:: TEXTE DE RÉFÉRENCE ::
La modélisation mathématique consiste à prendre un problème concret —que ce soit pour de la recherche scien­tifique, prévoir la météo, flui­difier la circu­lation routière, concevoir une voiture ou gagner au sudoku— et à le résoudre via des maths. Dans certains cas ça veut dire résoudre des équations, d'autres fois ça implique des calculs sur des ordinateurs. La modélisation peut soit remplacer les expériences soit les compléter.

Quatre étapes

On peut distinguer quatre étapes successives dans la modélisation numérique :

  1. Au commencement était le monde — Toute modélisation du monde réel doit commencer par une analyse de la réalité : pour résoudre un problème il faut d'abord le comprendre. Sauf que la réalité, c'est compli­qué : il faut donc faire des choix, c'est-à-dire garder ce qui est per­tinent et se débar­rasser du superflu.
  2. Mise en équations ou algo­rithme — Il faut ensuite passer d'un modèle concret à un modèle mathé­matique abstrait (souvent sous la forme d'équations).
:::
• [SÉRIE DE TÂCHES]:
a – Reformulez plus brièvement le paragraphe du texte sur la modélisation qui commence par « La modélisation mathématique consiste », en conservant ses faits essentiels.
b – Transcrivez fidèlement le passage du texte sur la modélisation qui débute à « On peut distinguer » et s'achève à « la forme d'équations). ».
:: DONNÉES FOURNIES ::
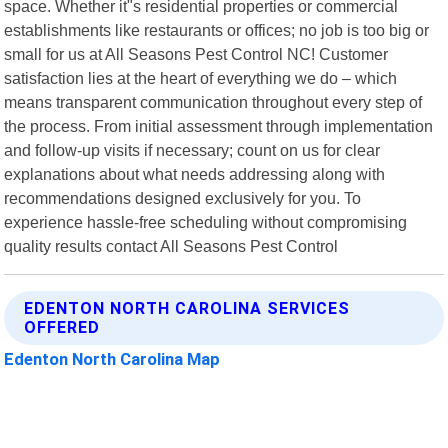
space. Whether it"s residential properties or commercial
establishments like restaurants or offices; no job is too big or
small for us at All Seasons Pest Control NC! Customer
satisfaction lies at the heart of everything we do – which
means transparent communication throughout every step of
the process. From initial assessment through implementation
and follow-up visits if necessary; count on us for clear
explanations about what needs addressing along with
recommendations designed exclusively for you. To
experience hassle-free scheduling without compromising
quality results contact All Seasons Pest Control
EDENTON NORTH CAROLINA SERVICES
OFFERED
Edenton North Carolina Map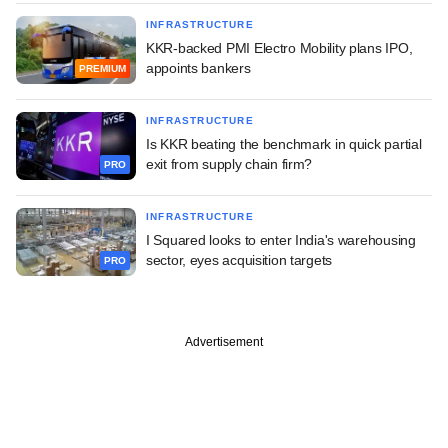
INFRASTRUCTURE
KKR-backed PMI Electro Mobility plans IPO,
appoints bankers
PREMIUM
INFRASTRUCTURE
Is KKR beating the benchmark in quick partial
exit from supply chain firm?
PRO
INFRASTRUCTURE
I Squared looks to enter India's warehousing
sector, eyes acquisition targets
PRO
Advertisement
:::
:: DONNÉES FOURNIES ::
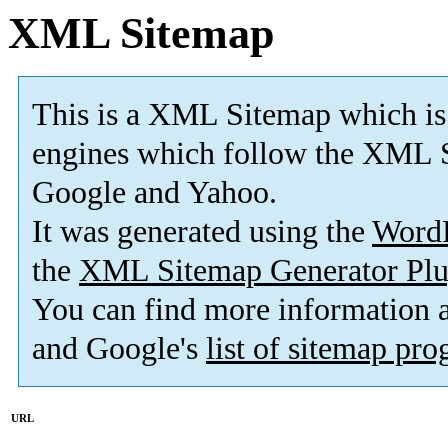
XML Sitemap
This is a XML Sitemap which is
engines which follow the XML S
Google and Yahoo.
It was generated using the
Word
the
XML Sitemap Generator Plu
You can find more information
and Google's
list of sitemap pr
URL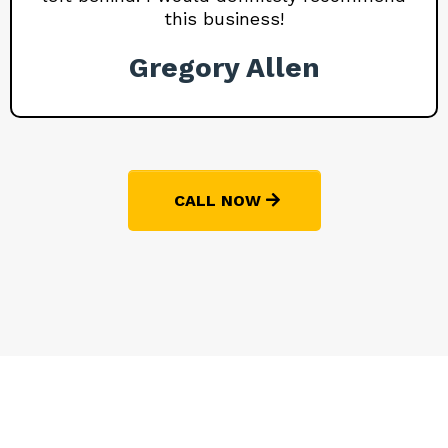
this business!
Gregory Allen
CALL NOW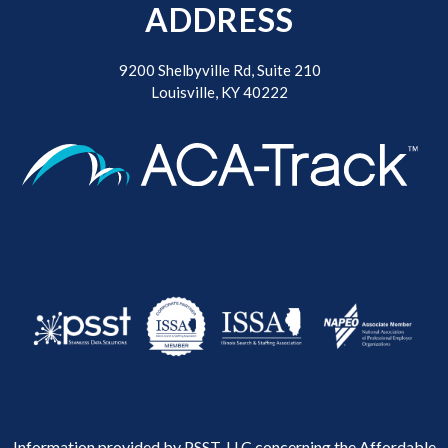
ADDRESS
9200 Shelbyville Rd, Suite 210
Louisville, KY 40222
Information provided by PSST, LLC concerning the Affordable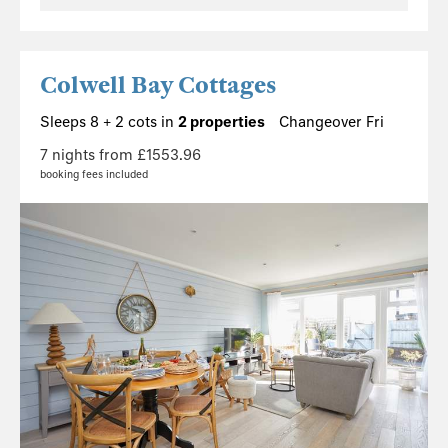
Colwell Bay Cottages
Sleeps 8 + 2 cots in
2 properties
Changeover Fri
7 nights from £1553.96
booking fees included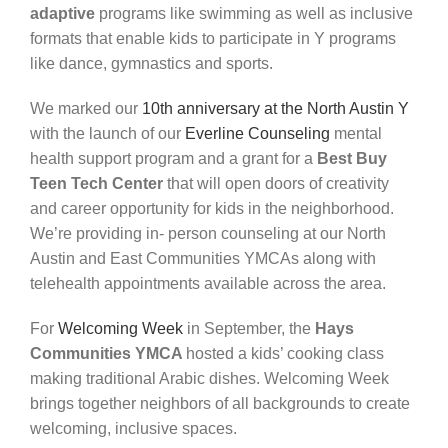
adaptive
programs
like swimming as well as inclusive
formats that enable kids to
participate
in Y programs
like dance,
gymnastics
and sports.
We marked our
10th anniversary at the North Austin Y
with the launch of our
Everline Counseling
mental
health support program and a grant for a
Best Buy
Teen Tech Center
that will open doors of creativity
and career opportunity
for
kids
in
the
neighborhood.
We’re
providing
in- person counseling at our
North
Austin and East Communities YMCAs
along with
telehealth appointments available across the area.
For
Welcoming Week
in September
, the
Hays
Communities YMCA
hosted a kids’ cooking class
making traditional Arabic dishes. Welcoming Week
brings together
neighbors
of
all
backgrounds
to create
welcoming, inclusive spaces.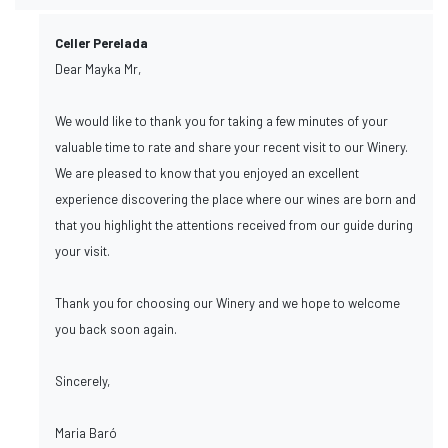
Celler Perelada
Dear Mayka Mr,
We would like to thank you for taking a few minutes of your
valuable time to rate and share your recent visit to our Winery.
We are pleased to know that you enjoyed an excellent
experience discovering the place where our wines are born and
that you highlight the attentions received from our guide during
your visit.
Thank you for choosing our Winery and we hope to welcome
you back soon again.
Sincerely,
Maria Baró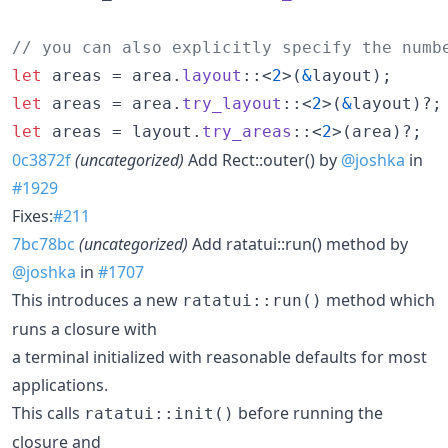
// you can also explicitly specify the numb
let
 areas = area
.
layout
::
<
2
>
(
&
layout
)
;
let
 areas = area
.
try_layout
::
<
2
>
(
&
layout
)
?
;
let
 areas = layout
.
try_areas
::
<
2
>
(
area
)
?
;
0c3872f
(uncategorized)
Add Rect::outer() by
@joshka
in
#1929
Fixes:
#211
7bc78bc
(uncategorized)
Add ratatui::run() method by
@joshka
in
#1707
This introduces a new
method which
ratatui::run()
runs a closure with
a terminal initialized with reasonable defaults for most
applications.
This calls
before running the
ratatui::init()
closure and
:::
:: DONNÉES FOURNIES ::
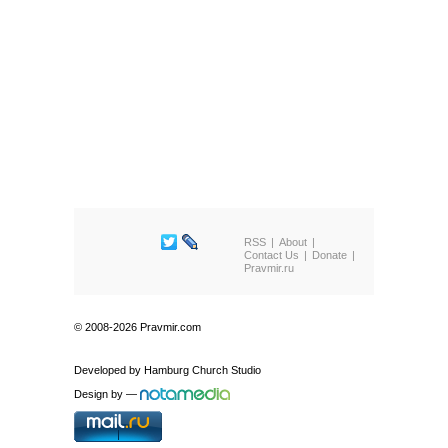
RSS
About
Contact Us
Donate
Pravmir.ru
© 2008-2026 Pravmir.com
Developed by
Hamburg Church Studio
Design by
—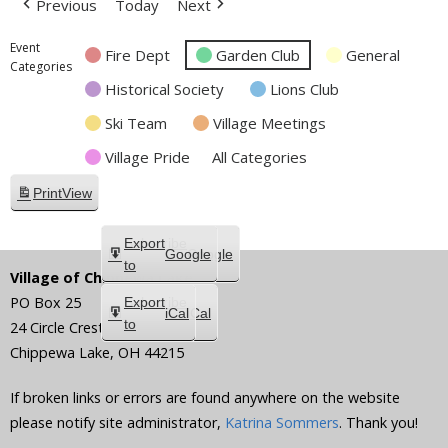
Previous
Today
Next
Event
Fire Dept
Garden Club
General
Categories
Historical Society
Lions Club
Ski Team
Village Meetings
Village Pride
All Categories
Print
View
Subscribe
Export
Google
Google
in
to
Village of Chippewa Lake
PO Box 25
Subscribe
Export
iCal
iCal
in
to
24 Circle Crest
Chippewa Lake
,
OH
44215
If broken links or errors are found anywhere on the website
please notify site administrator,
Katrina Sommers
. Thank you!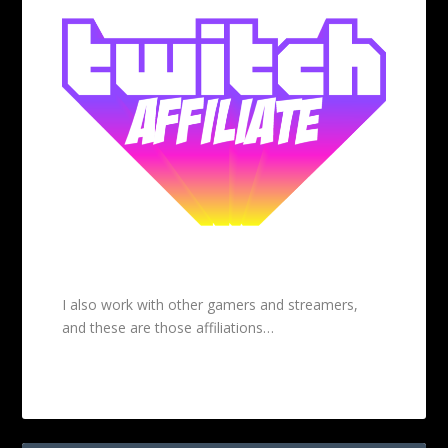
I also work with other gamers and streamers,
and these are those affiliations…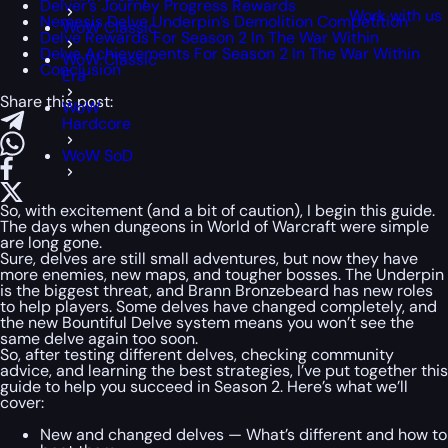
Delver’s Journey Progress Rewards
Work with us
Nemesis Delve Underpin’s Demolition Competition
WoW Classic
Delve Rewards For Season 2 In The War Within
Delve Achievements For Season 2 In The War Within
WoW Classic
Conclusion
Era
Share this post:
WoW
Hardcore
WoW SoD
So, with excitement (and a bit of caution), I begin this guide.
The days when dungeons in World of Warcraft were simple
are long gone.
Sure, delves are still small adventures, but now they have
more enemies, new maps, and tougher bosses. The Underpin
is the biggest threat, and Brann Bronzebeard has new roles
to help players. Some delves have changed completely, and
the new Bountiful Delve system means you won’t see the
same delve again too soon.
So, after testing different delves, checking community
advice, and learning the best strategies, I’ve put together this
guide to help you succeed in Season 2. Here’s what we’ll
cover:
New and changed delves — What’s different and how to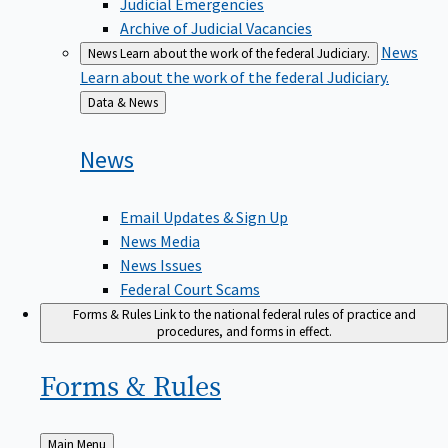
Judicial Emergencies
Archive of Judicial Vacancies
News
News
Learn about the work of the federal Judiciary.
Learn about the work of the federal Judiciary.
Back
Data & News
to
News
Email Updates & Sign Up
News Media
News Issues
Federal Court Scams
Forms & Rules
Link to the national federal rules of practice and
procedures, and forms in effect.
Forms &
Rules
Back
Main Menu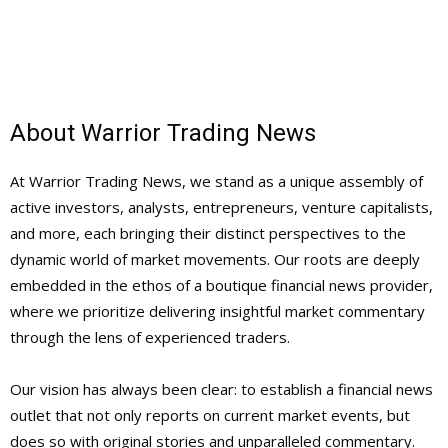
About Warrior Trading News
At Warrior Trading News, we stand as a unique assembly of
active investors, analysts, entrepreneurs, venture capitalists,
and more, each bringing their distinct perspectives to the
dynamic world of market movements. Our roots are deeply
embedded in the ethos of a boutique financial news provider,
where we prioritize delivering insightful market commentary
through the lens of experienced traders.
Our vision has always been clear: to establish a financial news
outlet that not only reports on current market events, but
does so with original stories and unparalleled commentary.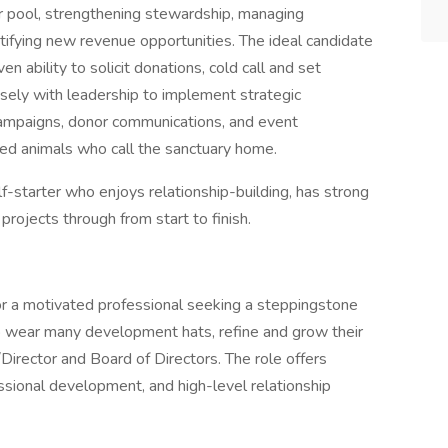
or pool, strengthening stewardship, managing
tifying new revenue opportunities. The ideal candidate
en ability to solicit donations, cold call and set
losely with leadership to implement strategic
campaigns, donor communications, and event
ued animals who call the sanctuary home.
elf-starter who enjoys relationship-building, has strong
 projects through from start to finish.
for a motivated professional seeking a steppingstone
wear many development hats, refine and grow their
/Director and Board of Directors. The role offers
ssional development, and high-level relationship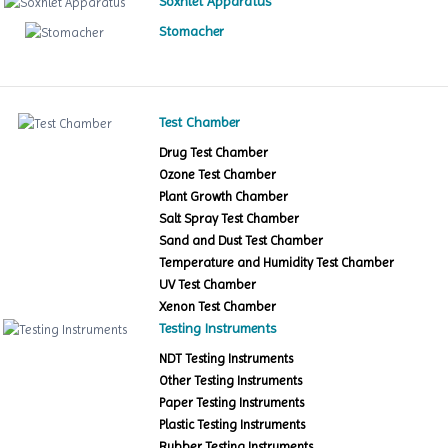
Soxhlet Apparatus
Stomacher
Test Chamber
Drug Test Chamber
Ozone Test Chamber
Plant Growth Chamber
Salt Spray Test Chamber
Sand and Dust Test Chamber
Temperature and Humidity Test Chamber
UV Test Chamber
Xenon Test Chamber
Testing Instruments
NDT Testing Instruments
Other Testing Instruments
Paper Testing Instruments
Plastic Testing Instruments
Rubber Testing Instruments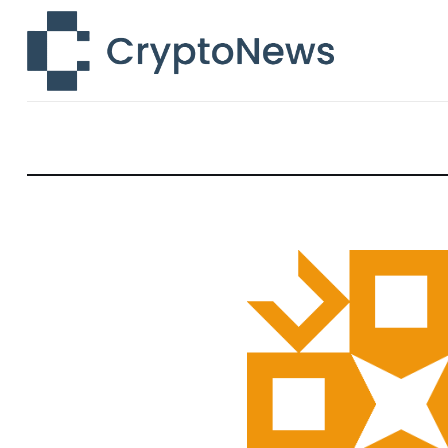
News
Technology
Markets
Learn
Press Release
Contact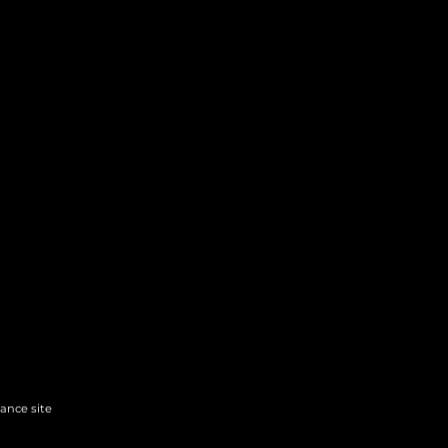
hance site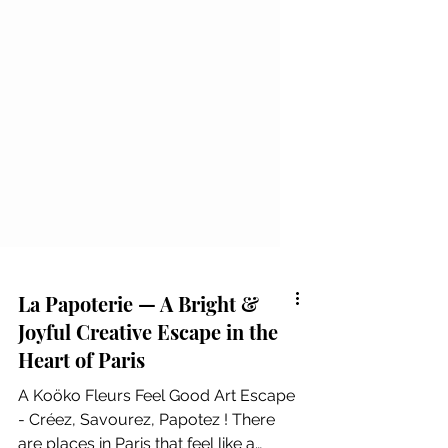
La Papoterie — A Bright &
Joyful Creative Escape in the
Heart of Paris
:::
• [SOLUTIONS DES EXERCICES]:
a – La modélisation mathématique résout un problème concret à l'aide des mathématiques. Il peut s'agir de recherche scientifique, de prévision météorologique, de fluidification du trafic, de conception automobile ou de sudoku. Selon le cas, elle passe par la résolution d'équations ou par des calculs sur ordinateur. Elle peut remplacer les expériences ou les compléter.

b –
On peut distinguer quatre étapes successives dans la modélisation numérique :

  1. Au commencement était le monde — Toute modélisation du monde réel doit commencer par une analyse de la réalité : pour résoudre un problème il faut d'abord le comprendre. Sauf que la réalité, c'est compli­qué : il faut donc faire des choix, c'est-à-dire garder ce qui est per­tinent et se débar­rasser du superflu.
  2. Mise en équations ou algo­rithme — Il faut ensuite passer d'un modèle concret à un modèle mathé­matique abstrait (souvent sous la forme d'équations).